While the RBA’s recent rate decision came as a surprise to the market, it will no doubt be warmly welcomed by anyone looking to take advantage of the lower cash rate to purchase property in the near future. Investors in particular will be increasingly eyeing opportunities to lock in low rates to help them lower their costs and maximise their long-term return on their investment. This positive mood is being matched by data reflecting current consumer sentiment.
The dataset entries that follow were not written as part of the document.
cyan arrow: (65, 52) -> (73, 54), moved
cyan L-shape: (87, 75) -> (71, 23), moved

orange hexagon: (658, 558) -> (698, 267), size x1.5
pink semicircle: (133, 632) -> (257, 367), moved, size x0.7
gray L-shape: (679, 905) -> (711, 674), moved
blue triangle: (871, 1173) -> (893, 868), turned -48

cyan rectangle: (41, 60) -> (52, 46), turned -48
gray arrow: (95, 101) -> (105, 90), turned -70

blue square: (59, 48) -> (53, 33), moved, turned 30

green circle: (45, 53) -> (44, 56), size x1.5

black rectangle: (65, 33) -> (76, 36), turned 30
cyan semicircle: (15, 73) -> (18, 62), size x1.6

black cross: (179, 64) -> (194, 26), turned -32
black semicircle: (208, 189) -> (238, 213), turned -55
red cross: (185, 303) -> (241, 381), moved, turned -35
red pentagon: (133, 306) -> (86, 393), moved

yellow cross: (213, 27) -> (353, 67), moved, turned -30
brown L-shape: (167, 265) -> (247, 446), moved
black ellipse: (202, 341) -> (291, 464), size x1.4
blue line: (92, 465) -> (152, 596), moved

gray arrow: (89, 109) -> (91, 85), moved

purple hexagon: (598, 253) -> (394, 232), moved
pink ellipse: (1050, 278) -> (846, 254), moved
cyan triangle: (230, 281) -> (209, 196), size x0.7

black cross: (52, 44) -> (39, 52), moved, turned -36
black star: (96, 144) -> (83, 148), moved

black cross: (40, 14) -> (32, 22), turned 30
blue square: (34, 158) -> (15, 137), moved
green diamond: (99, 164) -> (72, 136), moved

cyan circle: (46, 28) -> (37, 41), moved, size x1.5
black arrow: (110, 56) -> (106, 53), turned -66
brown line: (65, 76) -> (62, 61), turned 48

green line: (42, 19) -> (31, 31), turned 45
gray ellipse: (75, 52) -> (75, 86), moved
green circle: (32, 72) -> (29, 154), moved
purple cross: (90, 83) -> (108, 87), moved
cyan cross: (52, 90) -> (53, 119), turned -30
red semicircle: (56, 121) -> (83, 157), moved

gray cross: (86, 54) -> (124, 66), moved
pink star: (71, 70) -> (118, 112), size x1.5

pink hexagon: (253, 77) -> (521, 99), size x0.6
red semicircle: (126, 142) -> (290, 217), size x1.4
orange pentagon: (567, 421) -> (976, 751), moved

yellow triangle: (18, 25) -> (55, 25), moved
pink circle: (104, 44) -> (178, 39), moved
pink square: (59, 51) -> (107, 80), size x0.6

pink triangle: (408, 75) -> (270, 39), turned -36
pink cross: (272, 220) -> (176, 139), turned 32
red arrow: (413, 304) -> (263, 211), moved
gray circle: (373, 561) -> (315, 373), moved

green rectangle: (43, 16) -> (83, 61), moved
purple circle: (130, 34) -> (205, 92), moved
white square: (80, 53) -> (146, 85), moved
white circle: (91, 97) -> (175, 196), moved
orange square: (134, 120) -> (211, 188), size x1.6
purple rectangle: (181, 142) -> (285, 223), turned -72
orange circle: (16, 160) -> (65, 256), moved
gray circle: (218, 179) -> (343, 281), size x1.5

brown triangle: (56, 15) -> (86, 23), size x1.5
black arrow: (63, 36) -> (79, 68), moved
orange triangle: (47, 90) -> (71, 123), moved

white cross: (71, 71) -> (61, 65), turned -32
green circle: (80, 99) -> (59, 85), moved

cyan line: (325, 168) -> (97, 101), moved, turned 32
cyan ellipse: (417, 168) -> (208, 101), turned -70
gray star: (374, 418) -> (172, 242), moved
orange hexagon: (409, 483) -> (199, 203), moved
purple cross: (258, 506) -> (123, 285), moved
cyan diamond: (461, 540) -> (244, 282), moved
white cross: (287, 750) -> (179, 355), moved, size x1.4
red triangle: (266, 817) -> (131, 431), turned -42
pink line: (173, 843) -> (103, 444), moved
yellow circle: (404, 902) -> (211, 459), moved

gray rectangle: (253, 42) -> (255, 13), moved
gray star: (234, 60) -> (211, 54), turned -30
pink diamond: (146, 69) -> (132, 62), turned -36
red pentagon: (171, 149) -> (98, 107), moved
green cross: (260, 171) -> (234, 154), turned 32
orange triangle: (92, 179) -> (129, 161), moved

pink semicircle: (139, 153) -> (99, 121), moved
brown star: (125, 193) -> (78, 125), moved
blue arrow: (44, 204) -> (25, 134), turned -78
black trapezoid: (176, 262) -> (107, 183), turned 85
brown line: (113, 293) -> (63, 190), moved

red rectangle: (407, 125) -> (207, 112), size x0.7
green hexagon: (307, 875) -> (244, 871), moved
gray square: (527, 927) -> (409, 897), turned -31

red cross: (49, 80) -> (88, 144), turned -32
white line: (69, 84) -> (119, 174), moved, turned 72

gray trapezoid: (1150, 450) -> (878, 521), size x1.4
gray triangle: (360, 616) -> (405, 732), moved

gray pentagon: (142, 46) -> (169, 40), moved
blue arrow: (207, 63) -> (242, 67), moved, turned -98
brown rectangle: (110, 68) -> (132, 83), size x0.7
For example, according to Westpac’s most recent Consumer Index, sentiment had increased from 93.2 in January to 100.7 in February – a move of 8%. Westpac Chief Economist, Bill Evans, suggested that the strong increase was a result of a combination of lower rates, lower petrol prices and a booming sharemarket.
CoreLogic RP Data Head of Research, Tim Lawless, believes that we are moving into the year on the back of a very positive property market, which should continue into 2015. With stand out property value increases of up to 31% over the past cycle, Lawless suggests that the rate of capital growth may be slightly tempered this year, especially in the Sydney and Melbourne markets. Brisbane, however, is likely to experience higher capital gain returns – with the capital city finishing the year with a rate of around 7%. The property markets in Adelaide and Hobart were also likely to exceed capital gain returns compared with 2014.
Overall, 2015 appears to be a good year to either break into the investment property market, or pay down existing investment loans in order to unlock equity for future investment purchases. First time investors are encouraged to do their homework about the current market conditions, create a long-term strategic plan and get assistance from professional property investment companies such as Ironfish to help them get the best start they can.